Instruction 1 »
In the review of Jewish Musical Modernism, Old and New, who is named as the volume's editor?

Document »
----------------

Jewish Musical Modernism, Old and New is a collection of essays ranging in topics from history of science (Michael G. Ash), ethnomusicology (Edwin Seroussi, Kay Kaufman Shelemey), and music history (Pamela Potter) to art criticism (Michael P. Steinberg). What unifies the volume is the essays' exploration of the adjective-noun combination "Jewish modernism," which, despite its frequent use, remains an oxymoron at the end. In his introduction Philip Bohlman, the editor of the volume, admits the paradoxical nature of the term, for, as he writes, "paradox permeated every layer and every moment of Jewish modernism" (p. 20). For the basic tenet of Judaism, as the opponents of reform in the Sephardic ritual in Vienna pointed out, is the conservation of tradition. "One of the principal assets that until today ensured the existence of our people … has been the preservation of all our traditions and customs against threat and persecution" (quoted by Edwin Seroussi in his essay "Sephardic Fins des Siècles," pp. 70–71) or, we might add, against modernization. Despite opposition from the religious establishment, however, Jewish culture in Central Europe absorbed the modernizing tendencies of its surroundings in the first part of the twentieth century. In fact, the period between the last decades of the nineteenth century and the Holocaust, which Bohlman designates as the "moment of Jewish modernity," witnessed an unprecedented explosion of Jewish cultural activity in Europe. The practice of Jewish music, which, as Bohlman points out, was limited beforehand "by religious, ritual, and community functions" (p. 7), began to gain autonomy (hence the emphasis on music in the volume—and in this review). Significantly, Bohlman locates the appearance of the concept itself in this time period. "Jewish music" came into being when the adjective "Jewish" ("as a reflection of the religious character of cultural and ethnic identity"), and "music" ("as secular cultural practices") began to appear in combination (p. 2).

----------------

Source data
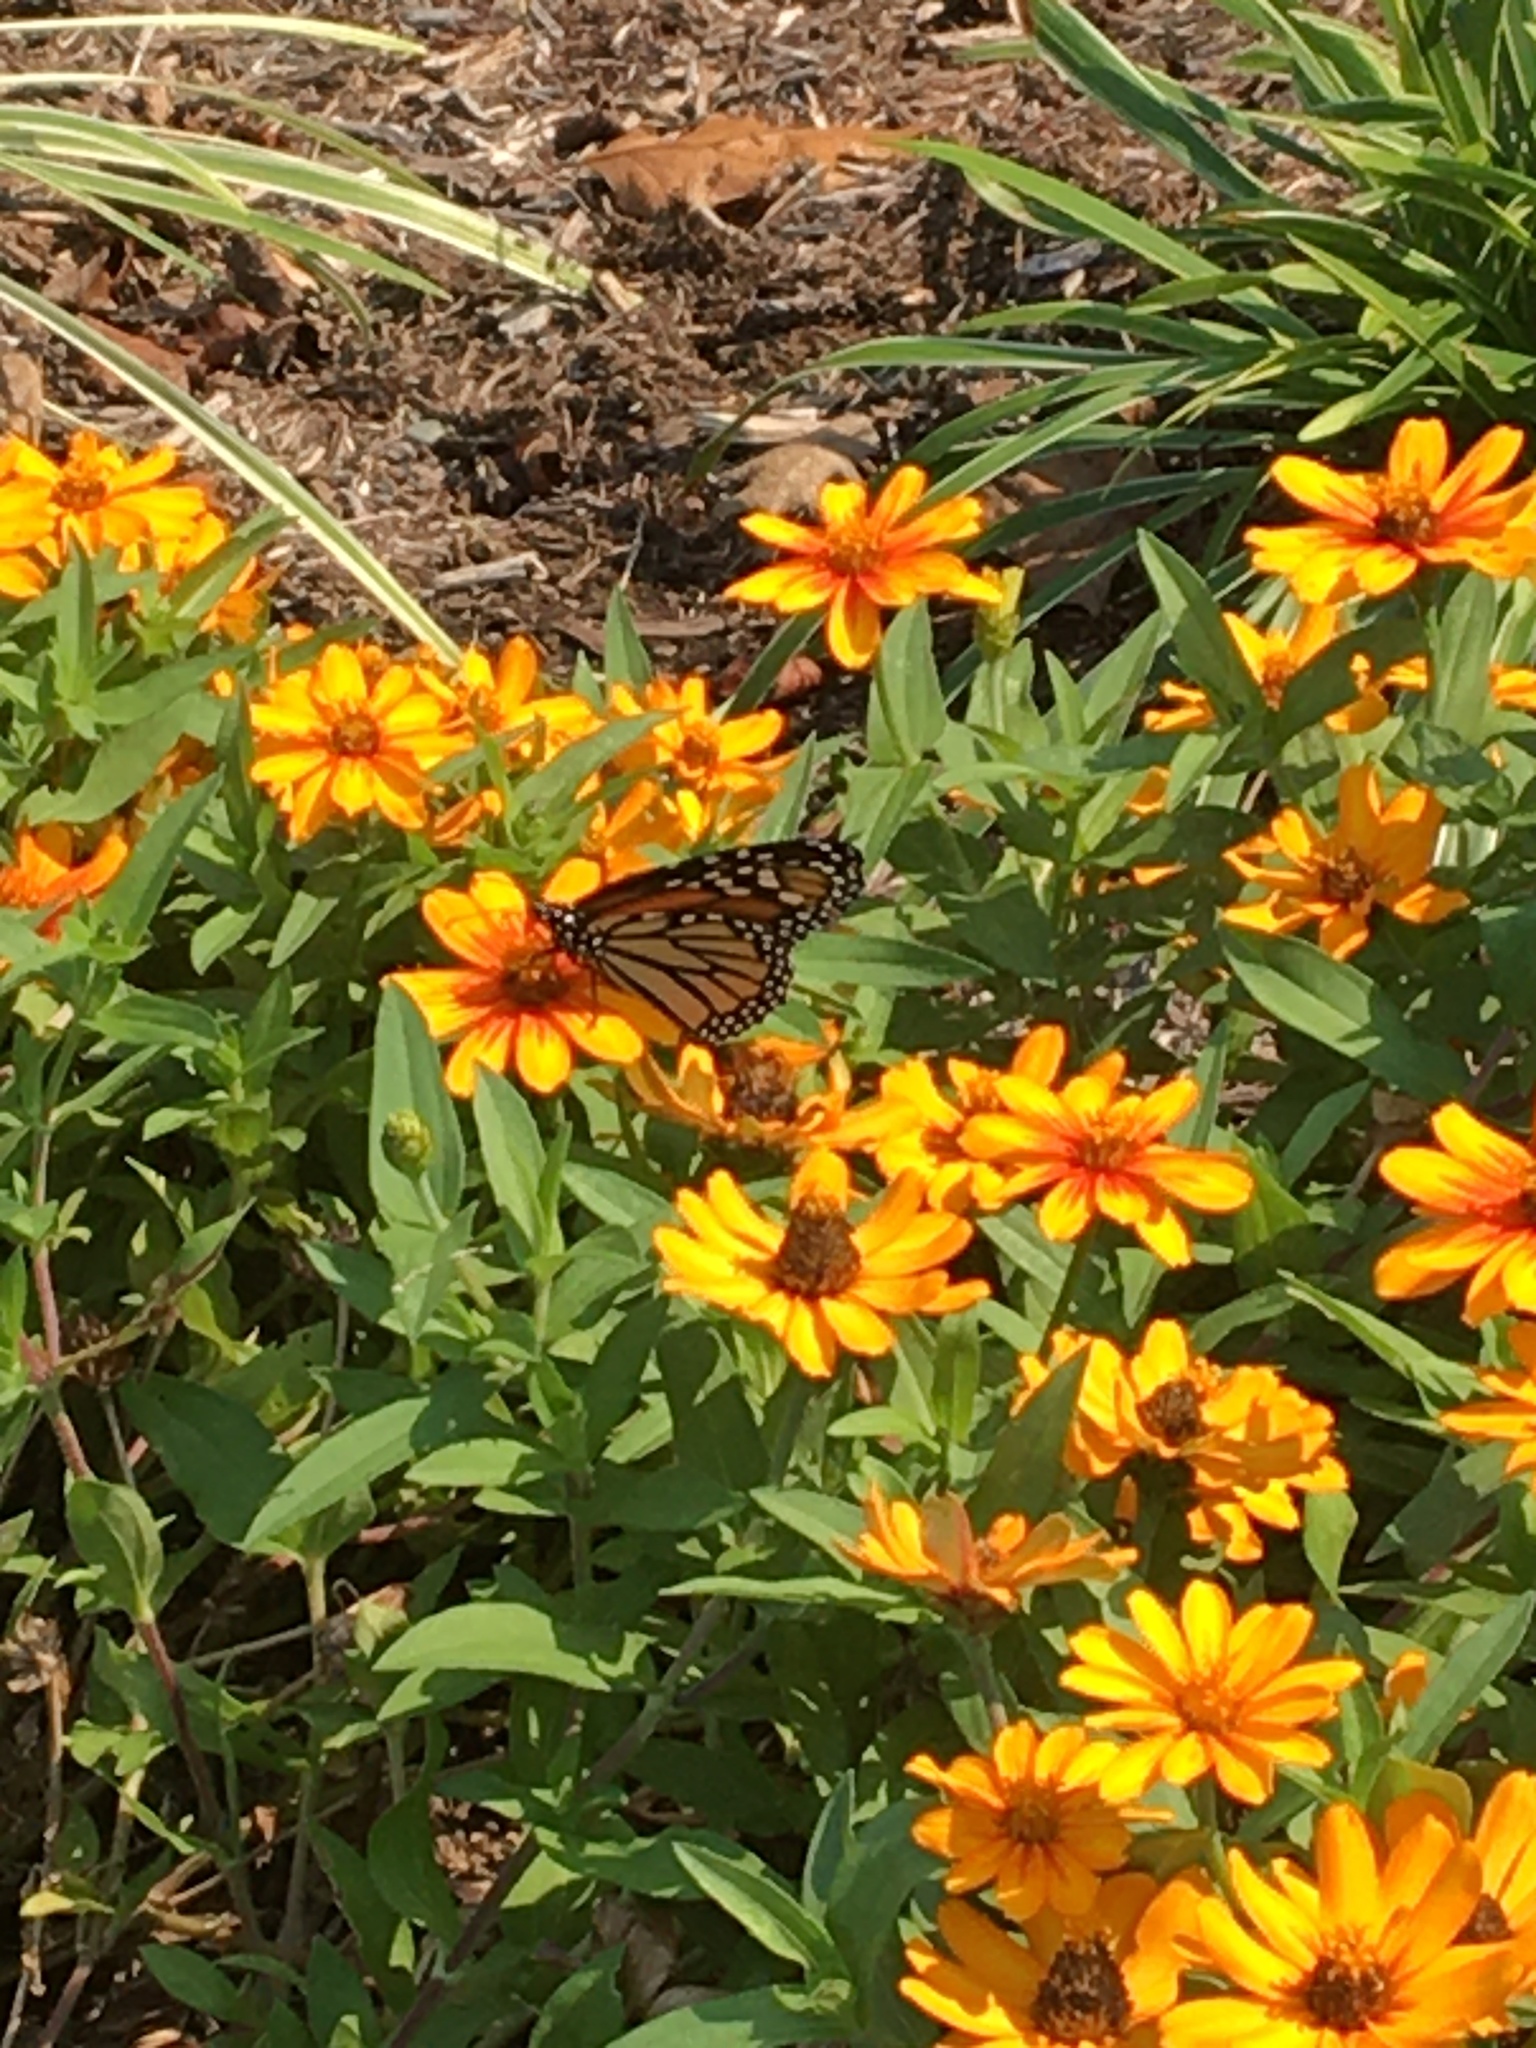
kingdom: Animalia
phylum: Arthropoda
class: Insecta
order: Lepidoptera
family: Nymphalidae
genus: Danaus
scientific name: Danaus plexippus
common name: Monarch
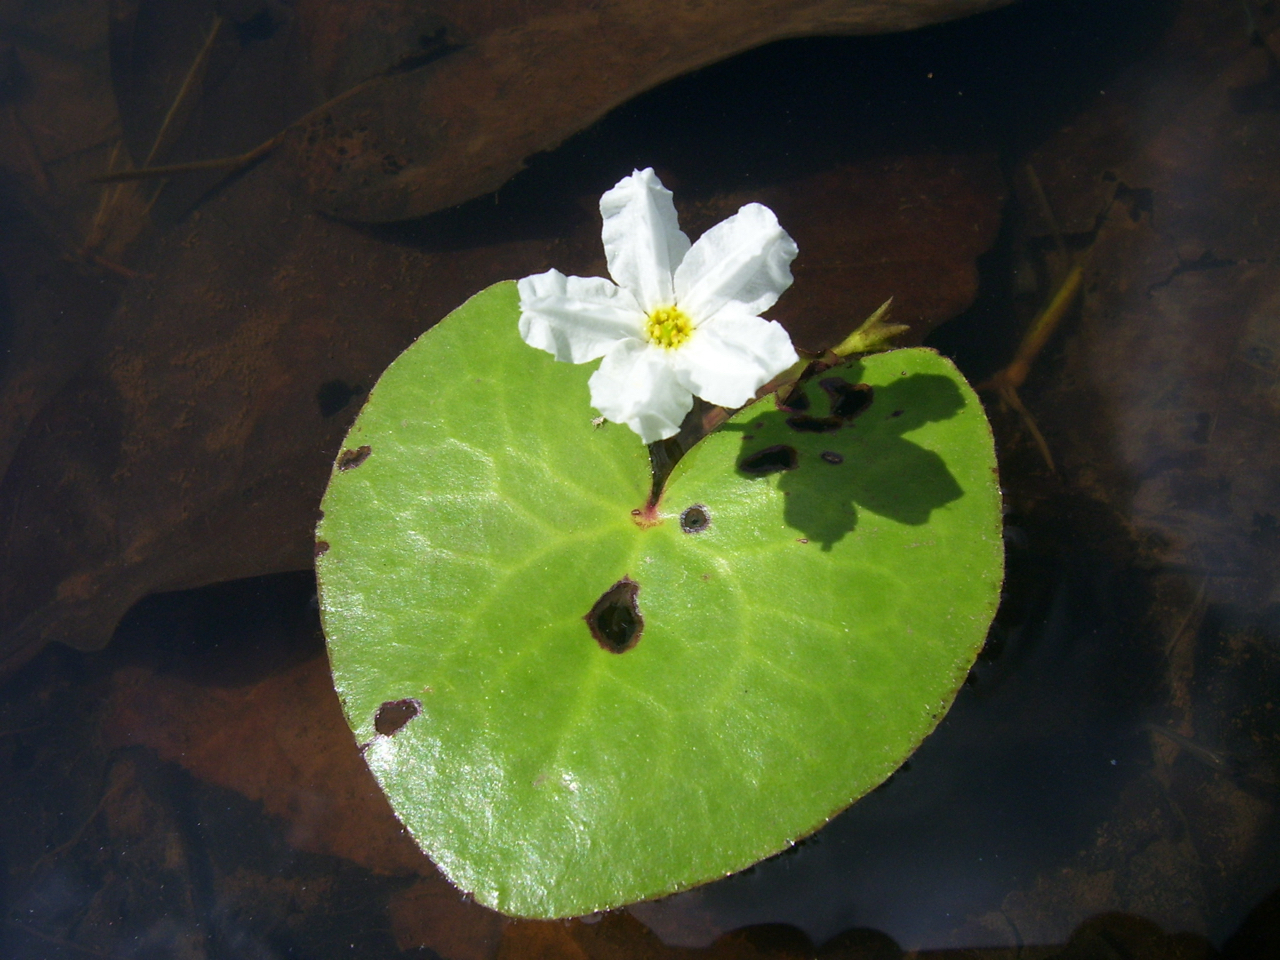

----------------

Instruction 2 »
Convert everything in the records from the line containing "phylum: Arthropoda" down to the end of the records into a JSON list of strings, one string per line, skipping blank lines. Leave the pictures out.

Complete answer 1 »
Philip Bohlman

Complete answer 2 »
[
  "phylum: Arthropoda",
  "class: Insecta",
  "order: Lepidoptera",
  "family: Nymphalidae",
  "genus: Danaus",
  "scientific name: Danaus plexippus",
  "common name: Monarch"
]